• **Your tasks**:
[1] In the passage on pecan trees, why does the groves' gift of abundance also benefit the trees themselves? Answer in one to three sentences.
[2] Update the records below by replacing "両毛" with "りょうもう" wherever it occurs. Keep every other line unchanged, and leave the pictures out.

• **Document passage**:
Kimmerer has been back to the old family home place in Oklahoma, and there is a pecan tree shading what remains of the house. She wrote, “I imagine Grammy pouring nuts out to prepare them and one rolling away to a welcoming spot at the edge of the dooryard. Or maybe she paid her debt to the trees by planting a handful in her garden right then and there.”

That’s a great image. The woman pausing from her work of preparing food for a hungry family, to plant a few pecans in the garden. The phrase Kimmerer used was to pay a debt. There is a recognition in those words of a relationship between the people and the trees that provided food. There is gratitude, and respect, and responsibility. Another word we could use is interdependence, the recognition that all beings: plant, animal, human, need each other, and have duties to one other.

Kimmerer wrote, “in the summer of 1895, the root cellars throughout Indian Territory were full of pecans, and so were the bellies of boys and squirrels. For people, the pulse of abundance felt like a gift, a profusion of food to be simply picked up from the ground. That is, if you got there before the squirrels. And if you didn’t, at least there would be lots of squirrel stew that winter. The pecan groves give and give again. Such communal generosity might seem incompatible with the process of evolution, which invokes the imperative of individual survival. But we make a grave error if we try to separate individual well-being from the health of the whole. The gift of abundance from pecans is also a gift to themselves. By sating squirrels and people, the trees are ensuring their own survival.”

When the pecan trees have a big production year, and throw off a lot of nuts, the squirrels pack their larders. When they are well-fed, the plump pregnant mamas have more babies in each litter. Increased squirrel population means more food for hawks and foxes, and they flourish. Then predation increases, and the squirrel population decreases. Some of the nuts they’ve buried lay undisturbed, and more pecan trees get their start. There is a rhythm, a pulse to all of this.

Kimmerer sees herself, and her people, not as bystanders to this organic, living drama, but as integral parts of the living web. As I mentioned last week, this way of seeing is very different, and not easily compatible with the worldview of the settlers, the ones who displaced Kimmerer’s people.

When our White Europeans forebears came here, they brought the understanding that land was a commodity to divided up with lines on a surveyor’s map, property to be assigned, bought and sold, and put to work for the benefit of the owner.

• **Material provided**:

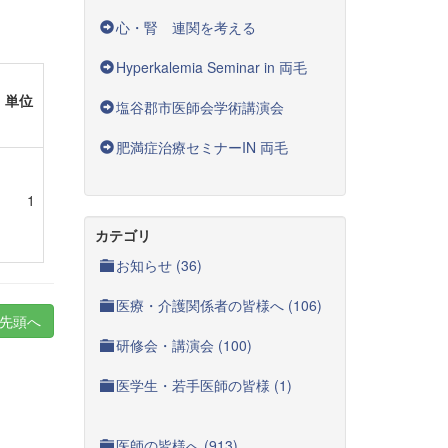
心・腎 連関を考える
Hyperkalemia Seminar in 両毛
単位
塩谷郡市医師会学術講演会
肥満症治療セミナーIN 両毛
1
カテゴリ
お知らせ (36)
医療・介護関係者の皆様へ (106)
先頭へ
研修会・講演会 (100)
医学生・若手医師の皆様 (1)
医師の皆様へ (913)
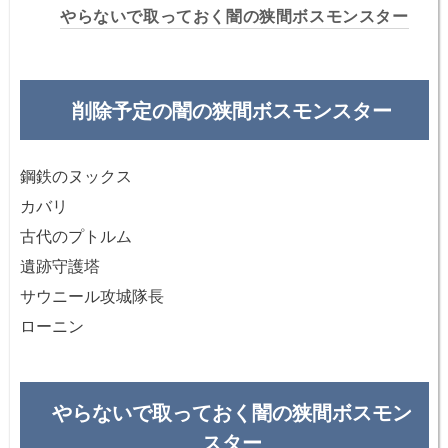
やらないで取っておく闇の狭間ボスモンスター
削除予定の闇の狭間ボスモンスター
鋼鉄のヌックス
カバリ
古代のプトルム
遺跡守護塔
サウニール攻城隊長
ローニン
やらないで取っておく闇の狭間ボスモン
スター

• **Your responses**:
[1] By feeding squirrels and people, the trees ensure their own survival. After a big crop, well-fed squirrels have larger litters, and predators then reduce their numbers. Some of the nuts the squirrels buried are left undisturbed, and these start new pecan trees.

[2]
心・腎 連関を考える
Hyperkalemia Seminar in りょうもう
単位
塩谷郡市医師会学術講演会
肥満症治療セミナーIN りょうもう
1
カテゴリ
お知らせ (36)
医療・介護関係者の皆様へ (106)
先頭へ
研修会・講演会 (100)
医学生・若手医師の皆様 (1)
医師の皆様へ (913)
やらないで取っておく闇の狭間ボスモンスター
削除予定の闇の狭間ボスモンスター
鋼鉄のヌックス
カバリ
古代のプトルム
遺跡守護塔
サウニール攻城隊長
ローニン
やらないで取っておく闇の狭間ボスモン
スター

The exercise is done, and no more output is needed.